▶ _Exercise_
Which lines of the data below contain "effective"? Please show them all.

*** Opening of Given data ***

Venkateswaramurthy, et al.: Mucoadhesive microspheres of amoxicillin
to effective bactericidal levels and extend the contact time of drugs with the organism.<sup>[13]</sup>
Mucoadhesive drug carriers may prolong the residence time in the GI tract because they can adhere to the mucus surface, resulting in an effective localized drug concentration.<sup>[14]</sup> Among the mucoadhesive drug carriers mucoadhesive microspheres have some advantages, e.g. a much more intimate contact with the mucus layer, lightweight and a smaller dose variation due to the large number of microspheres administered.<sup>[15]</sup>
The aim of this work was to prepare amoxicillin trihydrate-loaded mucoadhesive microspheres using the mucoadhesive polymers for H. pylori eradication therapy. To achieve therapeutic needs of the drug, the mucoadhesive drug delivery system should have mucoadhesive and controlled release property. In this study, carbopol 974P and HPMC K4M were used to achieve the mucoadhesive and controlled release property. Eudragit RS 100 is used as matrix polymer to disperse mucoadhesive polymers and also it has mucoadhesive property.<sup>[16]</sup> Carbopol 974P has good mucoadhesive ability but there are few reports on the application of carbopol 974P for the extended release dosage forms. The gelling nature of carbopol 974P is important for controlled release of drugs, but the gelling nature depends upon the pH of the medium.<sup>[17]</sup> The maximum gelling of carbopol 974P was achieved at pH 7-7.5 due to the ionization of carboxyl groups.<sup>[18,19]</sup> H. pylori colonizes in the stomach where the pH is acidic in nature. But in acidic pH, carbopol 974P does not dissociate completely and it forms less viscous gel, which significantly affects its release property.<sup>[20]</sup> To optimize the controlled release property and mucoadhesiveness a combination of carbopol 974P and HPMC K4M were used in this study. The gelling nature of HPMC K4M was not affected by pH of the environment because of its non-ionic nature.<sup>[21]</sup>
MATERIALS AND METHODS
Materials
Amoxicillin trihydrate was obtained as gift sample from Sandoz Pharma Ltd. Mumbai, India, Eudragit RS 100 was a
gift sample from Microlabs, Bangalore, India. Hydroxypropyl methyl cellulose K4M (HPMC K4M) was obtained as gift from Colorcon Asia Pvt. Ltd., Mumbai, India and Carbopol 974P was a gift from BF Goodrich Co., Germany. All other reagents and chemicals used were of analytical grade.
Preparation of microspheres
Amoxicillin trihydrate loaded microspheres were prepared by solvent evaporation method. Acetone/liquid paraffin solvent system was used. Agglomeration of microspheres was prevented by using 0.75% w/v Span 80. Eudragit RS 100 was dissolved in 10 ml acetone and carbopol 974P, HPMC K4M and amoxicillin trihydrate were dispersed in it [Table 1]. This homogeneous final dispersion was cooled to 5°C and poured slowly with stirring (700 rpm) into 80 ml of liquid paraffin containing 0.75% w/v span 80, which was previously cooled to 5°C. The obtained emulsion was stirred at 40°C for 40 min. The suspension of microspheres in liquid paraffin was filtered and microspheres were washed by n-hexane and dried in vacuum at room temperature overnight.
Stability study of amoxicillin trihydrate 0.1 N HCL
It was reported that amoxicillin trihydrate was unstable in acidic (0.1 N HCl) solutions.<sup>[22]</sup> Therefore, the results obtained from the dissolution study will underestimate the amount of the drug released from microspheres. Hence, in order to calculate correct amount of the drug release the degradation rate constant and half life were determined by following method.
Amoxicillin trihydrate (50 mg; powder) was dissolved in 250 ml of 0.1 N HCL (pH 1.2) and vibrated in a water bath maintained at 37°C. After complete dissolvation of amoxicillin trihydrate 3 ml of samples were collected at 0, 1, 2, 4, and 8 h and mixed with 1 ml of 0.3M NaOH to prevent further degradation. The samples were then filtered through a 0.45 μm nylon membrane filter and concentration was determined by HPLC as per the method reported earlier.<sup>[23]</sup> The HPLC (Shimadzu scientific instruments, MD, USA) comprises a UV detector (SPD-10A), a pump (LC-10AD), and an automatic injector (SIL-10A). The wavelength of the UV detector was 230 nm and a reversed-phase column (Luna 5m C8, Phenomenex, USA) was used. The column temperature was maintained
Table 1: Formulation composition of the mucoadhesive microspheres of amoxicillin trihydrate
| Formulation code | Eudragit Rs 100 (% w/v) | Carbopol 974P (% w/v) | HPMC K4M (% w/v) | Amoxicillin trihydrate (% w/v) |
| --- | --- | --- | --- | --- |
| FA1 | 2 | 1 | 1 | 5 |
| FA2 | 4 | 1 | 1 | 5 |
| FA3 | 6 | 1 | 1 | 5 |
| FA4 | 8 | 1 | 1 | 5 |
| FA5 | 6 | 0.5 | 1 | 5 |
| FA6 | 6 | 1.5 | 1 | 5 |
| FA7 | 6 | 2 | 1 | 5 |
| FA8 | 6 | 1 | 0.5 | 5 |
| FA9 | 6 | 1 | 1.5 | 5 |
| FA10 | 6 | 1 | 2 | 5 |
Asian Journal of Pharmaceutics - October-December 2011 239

*** Close of Given data ***

▶ _Expected output_
to effective bactericidal levels and extend the contact time of drugs with the organism.<sup>[13]</sup>
Mucoadhesive drug carriers may prolong the residence time in the GI tract because they can adhere to the mucus surface, resulting in an effective localized drug concentration.<sup>[14]</sup> Among the mucoadhesive drug carriers mucoadhesive microspheres have some advantages, e.g. a much more intimate contact with the mucus layer, lightweight and a smaller dose variation due to the large number of microspheres administered.<sup>[15]</sup>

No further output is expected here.